“Vi ontem um
bicho
na imundice do pátio, catando comida entre os detritos. Quando achava
alguma coisa,
não examinava nem cheirava:
engolia com voracidade. O bicho não
era um cão, não era um gato,
não era um rato. O bicho, meu Deus, era um homem!”
Manuel Bandeira escreveu esse poema
em 1947, inconformado com os homens que catam lixo para comer. O assombroso é
que o problema ainda seja tão atual,
apesar dos 66 anos que se passaram, porque a miséria (e os lixões) ainda
existem em todo país.
As fotos chocantes feitas
por Diego Nigro (Jornal do Commercio, JC Imagem) evidenciam
essa tristíssima realidade: dentro da água suja, escura e fedida, no meio de
latas, plásticos, restos de comida e animais mortos, crianças catam latas de alumínio no Canal
do Arruda (Recife,
PE). Premidas pela
necessidade e pela indiferença do poder público, elas ignoram os perigos e a imundície
e trabalham
para ajudar a complementar o orçamento de casa: ganham R$ 5,00, num “bom” dia. Mas, às vezes, o esforço
desumano rende apenas R$ 1,00! Para elas, alivia um pouco a fome.

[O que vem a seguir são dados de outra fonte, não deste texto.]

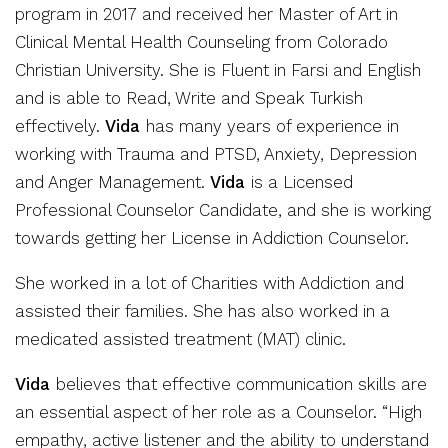
program in 2017 and received her Master of Art in
Clinical Mental Health Counseling from Colorado
Christian University. She is Fluent in Farsi and English
and is able to Read, Write and Speak Turkish
effectively.
Vida
has many years of experience in
working with Trauma and PTSD, Anxiety, Depression
and Anger Management.
Vida
is a Licensed
Professional Counselor Candidate, and she is working
towards getting her License in Addiction Counselor.
She worked in a lot of Charities with Addiction and
assisted their families. She has also worked in a
medicated assisted treatment (MAT) clinic.
Vida
believes that effective communication skills are
an essential aspect of her role as a Counselor. “High
empathy, active listener and the ability to understand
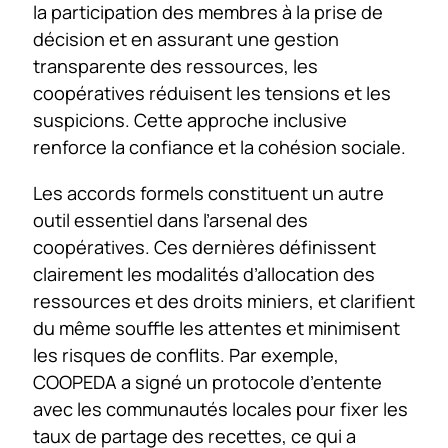
la participation des membres à la prise de
décision et en assurant une gestion
transparente des ressources, les
coopératives réduisent les tensions et les
suspicions. Cette approche inclusive
renforce la confiance et la cohésion sociale.
Les accords formels constituent un autre
outil essentiel dans l’arsenal des
coopératives. Ces dernières définissent
clairement les modalités d’allocation des
ressources et des droits miniers, et clarifient
du même souffle les attentes et minimisent
les risques de conflits. Par exemple,
COOPEDA a signé un protocole d’entente
avec les communautés locales pour fixer les
taux de partage des recettes, ce qui a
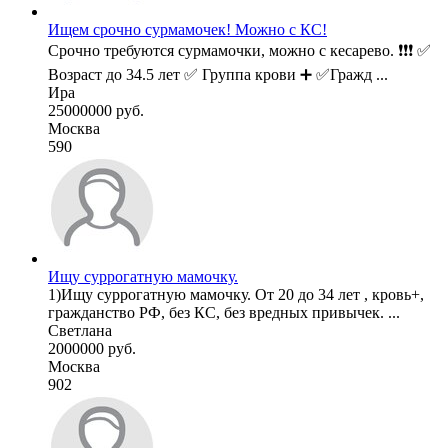
Ищем срочно сурмамочек! Можно с КС!
Срочно требуются сурмамочки, можно с кесарево. ❗❗❗ ✅
Возраст до 34.5 лет ✅ Группа крови ➕ ✅Гражд ...
Ира
25000000 руб.
Москва
590
Ищу суррогатную мамочку.
1)Ищу суррогатную мамочку. От 20 до 34 лет , кровь+,
гражданство РФ, без КС, без вредных привычек. ...
Светлана
2000000 руб.
Москва
902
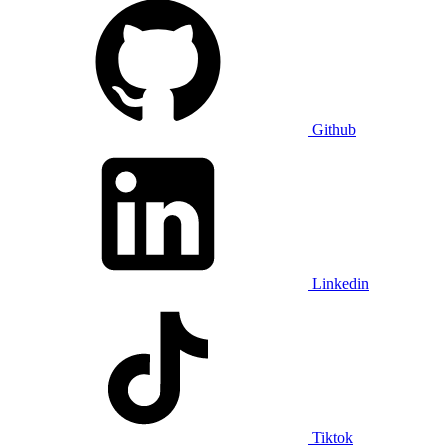
Github
Linkedin
Tiktok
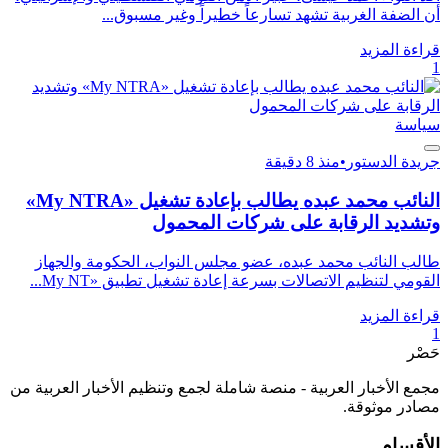
أن الضفة الغربية تشهد تسارعاً خطيراً وغير مسبوق...
قراءة المزيد
1
سياسة
جريدة الدستور
•
منذ 8 دقيقة
النائب محمد عبده يطالب بإعادة تشغيل «My NTRA»
وتشديد الرقابة على شركات المحمول
طالب النائب محمد عبده، عضو مجلس النواب، الحكومة والجهاز
القومي لتنظيم الاتصالات بسرعة إعادة تشغيل تطبيق «My NT...
قراءة المزيد
1
حَصْر
مجمع الأخبار العربية - منصة شاملة لجمع وتنظيم الأخبار العربية من
مصادر موثوقة.
الأقسام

Depois da repercussão dessa
matéria, tanto no Jornal do Commercio
como na Folha de S. Paulo, o
Ministério Público do Trabalho anunciou que o caso será anexado como prova numa
ação civil pública contra a Prefeitura do Recife, já que o município vem
falhando na política de combate ao trabalho infantil.
O poema de Manuel Bandeira, de
contestação contra a realidade e a miséria humana, pode também servir, hoje em
dia, como analogia para outro tipo de lixo e outro tipo de degradação humana: o
homem que vendeu seus princípios; o homem que vive na imundície dos acordos; o
homem que exala o cheiro do que é mais imundo e fétido aos olhos dos cidadãos
de bem.
Como
o homem público que virou bicho e não examina, nem cheira: engole com
voracidade o poder. E faz qualquer coisa para saciar suas ganâncias.